[READING PASSAGE Boundary: Start]
Clashes between India and Pakistan, be it in cricket, hockey, kabaddi, squash or any other game for that matter, are closely fought. Even the spectator interest is at its highest as compared to tussles between other countries. Tests or one-day internationals between the two Asian giants can be compared to the Ashes series between England and Australia. In fact, many people believe that the Ind-Pak rivalry is greater than the Ashes!
Javed Miandad - legendary cricketer and pich-doctor!
My first Ind-Pak encounter as umpire was an exhibition game played under floodlights at the Jawaharlal Nehru stadium in Delhi in 1983-84. The stadium was packed to capacity with 70,000 spectators. Only 5000-odd seats just above the VIP enclosure had been left vacant for security reasons. It started as a 60-overs-a-side game, but the lights failed in the middle of the Pakistani innings and the subsequent interruption reduced it to a 50-overs-a-side affair. The 25-minute break witnessed some impromptu 'performances' by players of both teams, as they waited for the lights to come on. Jokes were cracked and players imitated their own teammates.
[READING PASSAGE Boundary: End]
TASK 1
Reproduce everything in the piece on India-Pakistan matches from "My first Ind-Pak" down to "their own teammates.".
TASK 2
List the games the piece on India-Pakistan matches names in its first sentence.
[PROVIDED RECORDS Boundary: Start]
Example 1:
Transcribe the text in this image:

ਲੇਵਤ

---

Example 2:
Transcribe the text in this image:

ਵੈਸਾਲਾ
[PROVIDED RECORDS Boundary: End]
EXERCISE SOLUTION 1
My first Ind-Pak encounter as umpire was an exhibition game played under floodlights at the Jawaharlal Nehru stadium in Delhi in 1983-84. The stadium was packed to capacity with 70,000 spectators. Only 5000-odd seats just above the VIP enclosure had been left vacant for security reasons. It started as a 60-overs-a-side game, but the lights failed in the middle of the Pakistani innings and the subsequent interruption reduced it to a 50-overs-a-side affair. The 25-minute break witnessed some impromptu 'performances' by players of both teams, as they waited for the lights to come on. Jokes were cracked and players imitated their own teammates.

EXERCISE SOLUTION 2
cricket, hockey, kabaddi, squash